**Task:** Within the records below, reproduce without change the lines from the line that has "fx_px: 2879" through the line that has "exposure_s: 1/20", and only those.

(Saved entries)

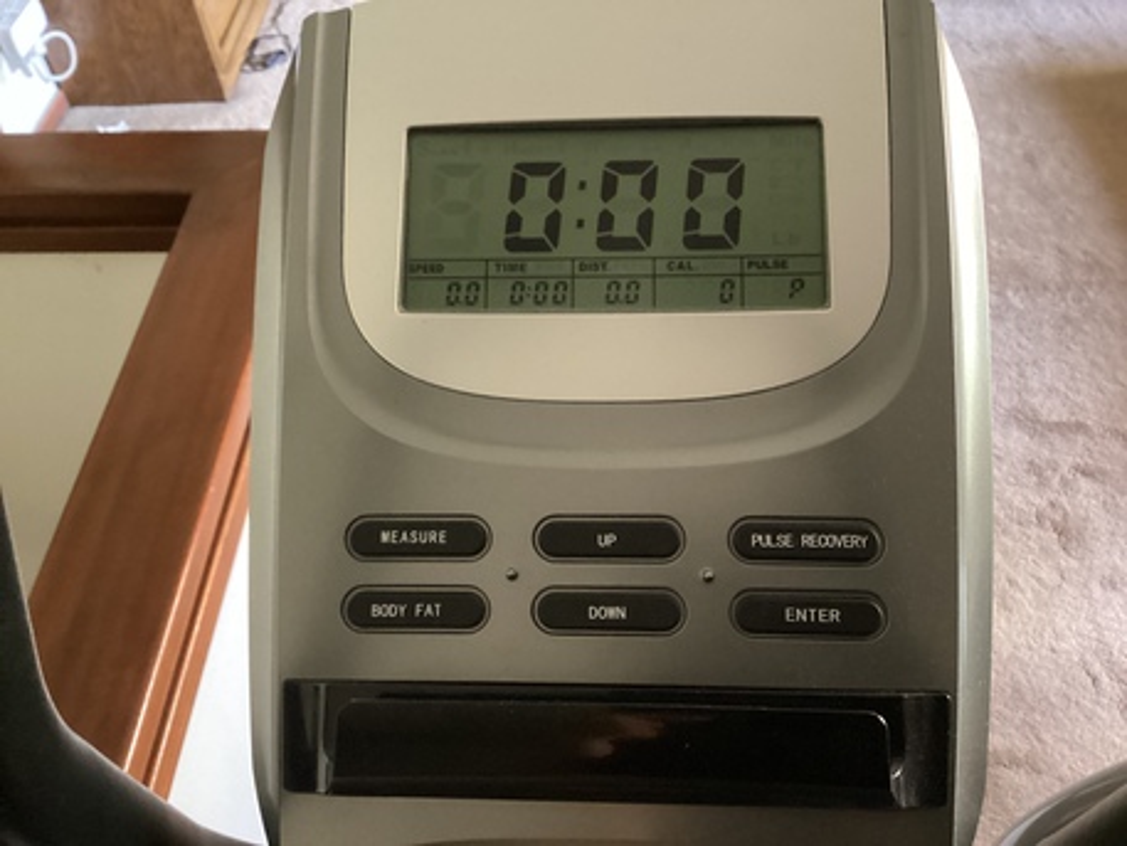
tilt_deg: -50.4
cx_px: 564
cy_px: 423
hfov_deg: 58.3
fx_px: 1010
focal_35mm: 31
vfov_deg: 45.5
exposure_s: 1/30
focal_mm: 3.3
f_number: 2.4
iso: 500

...

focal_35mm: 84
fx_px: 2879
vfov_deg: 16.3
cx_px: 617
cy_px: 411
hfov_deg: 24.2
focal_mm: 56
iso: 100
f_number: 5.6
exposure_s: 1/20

...

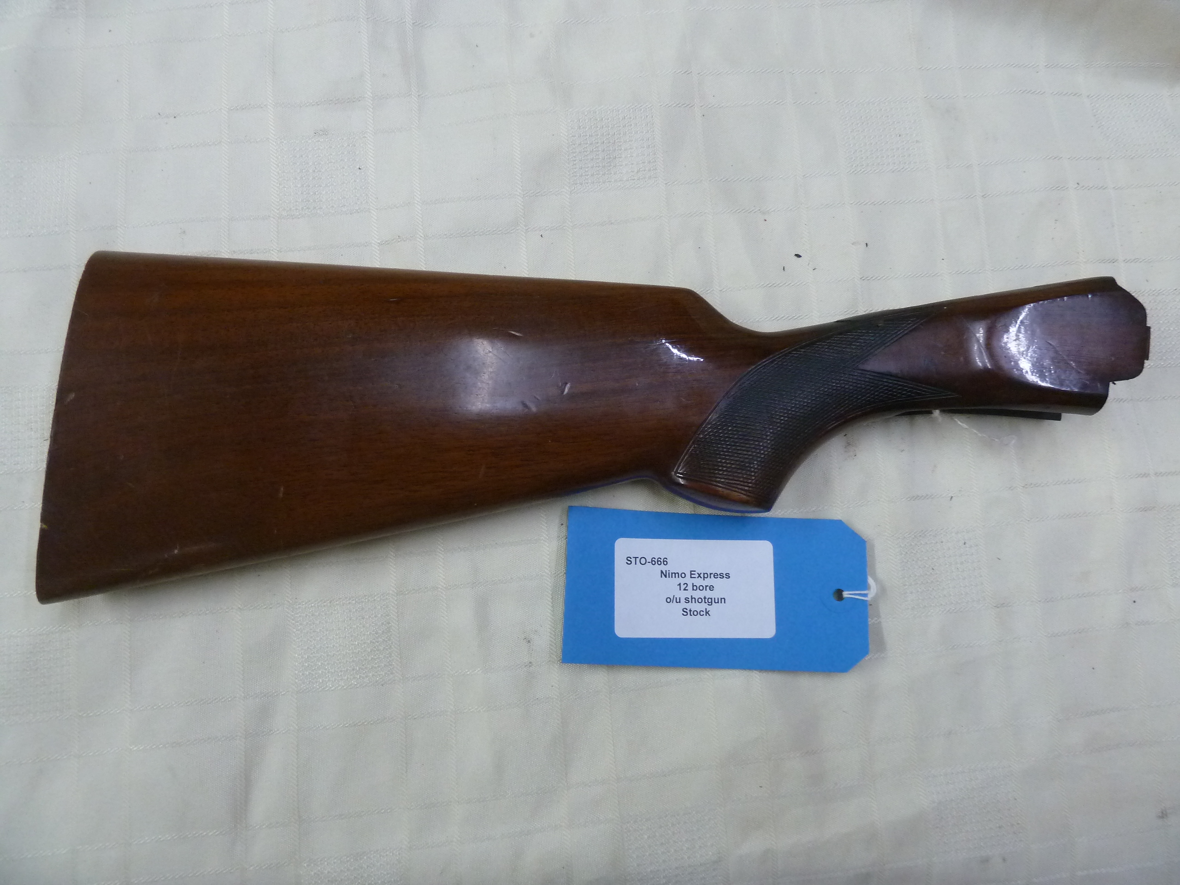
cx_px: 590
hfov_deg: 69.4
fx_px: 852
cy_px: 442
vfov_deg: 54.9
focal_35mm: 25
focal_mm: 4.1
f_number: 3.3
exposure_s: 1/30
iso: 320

**Task result:**
fx_px: 2879
vfov_deg: 16.3
cx_px: 617
cy_px: 411
hfov_deg: 24.2
focal_mm: 56
iso: 100
f_number: 5.6
exposure_s: 1/20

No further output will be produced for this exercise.